Questions about the LÖVE API, installing LÖVE and other support related questions go here.
Forum rules
Before you make a thread asking for help, read this.
Post Reply
Gosadaque
Prole
Posts: 2
Joined: Sat Dec 10, 2016 12:02 pm

I

Post by Gosadaque »

a
Last edited by Gosadaque on Wed Feb 21, 2018 12:40 pm, edited 2 times in total.
User avatar
raidho36
Party member
Posts: 2063
Joined: Mon Jun 17, 2013 12:00 pm

Re: I need a tutorial for simple networking

Post by raidho36 »

Hate to bring the bad news, but networking is never easy, even when you wrap yourself with all sorts of helper tools and libraries. The tutorials that you already found were probably the easy ones - that's how much a hustle there is to undertake.

Simplest case scenario is when server has static globally reachable address. Then server opens up a host and listens to incoming connections, then accepts connections and binds virtual player objects to them, which then read out data from the sockets. Client connects to globally available address and binds that socket to a global state, through which it will send data to server and receive back from it.

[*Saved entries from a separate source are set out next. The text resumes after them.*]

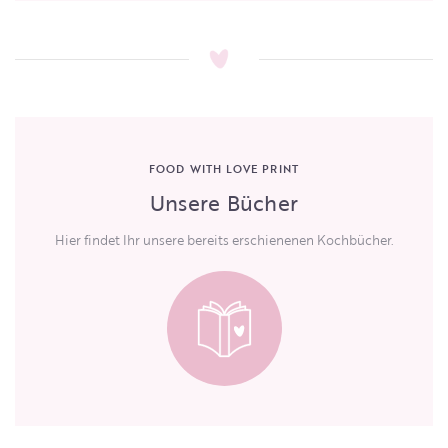
FOOD WITH LOVE PRINT
Unsere Bücher
Hier findet Ihr unsere bereits erschienenen Kochbücher.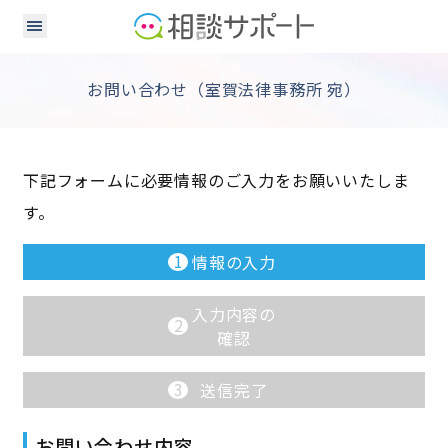
お問い合わせ（室賀法律事務所 宛）
下記フォームに必要情報のご入力をお願いいたしま
す。
1
情報の入力
入力内容の
2
確認
3
送信完了
お問い合わせ内容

You can send arbitrary data over the network and it's not constrained by anything; it's a good idea to use some protocol. You can send a string of numbers and assume they have specific meaning on either end, alternatively you can serialize data as a table with string keys for example, then reading and writing data to the network will be a lot simpler.

Revisit the tutorials you found earlier and try to get it working. That's just how it is and there's no way around it.
Gosadaque
Prole
Posts: 2
Joined: Sat Dec 10, 2016 12:02 pm

Re: I need a tutorial for simple networking

Post by Gosadaque »

Damn okay. Thought this will be the answer
Thanks for your quick reply anyway ^^
User avatar
ivan
Party member
Posts: 1915
Joined: Fri Mar 07, 2008 1:39 pm
Contact:

Re: I need a tutorial for simple networking

Post by ivan »

I've only dabbled with networking a little, but it should be noted that setting up a server and learning how to use some sort of protocol like UDP is the easy part. Of course you want to send as little data as possible to the clients so you have to come up with some format where only the important changes in the game are passed to the clients.
Depending on the type of game you are making things get progressively more complicated. If it's a turn-based game like chess then you could probably get away with simple HTTP requests. But with action games where players can make moves at the same time, then you have to deal with the issue of concurrency. For example, clients may be synced 5-10 times per second, but you want everything on the screen to be interpolated and to move and react at 60 FPS or more.
And of course there are many small challenges like running all of the logic and validation on the server so that clients can't cheat, lobbies, matchmaking, etc.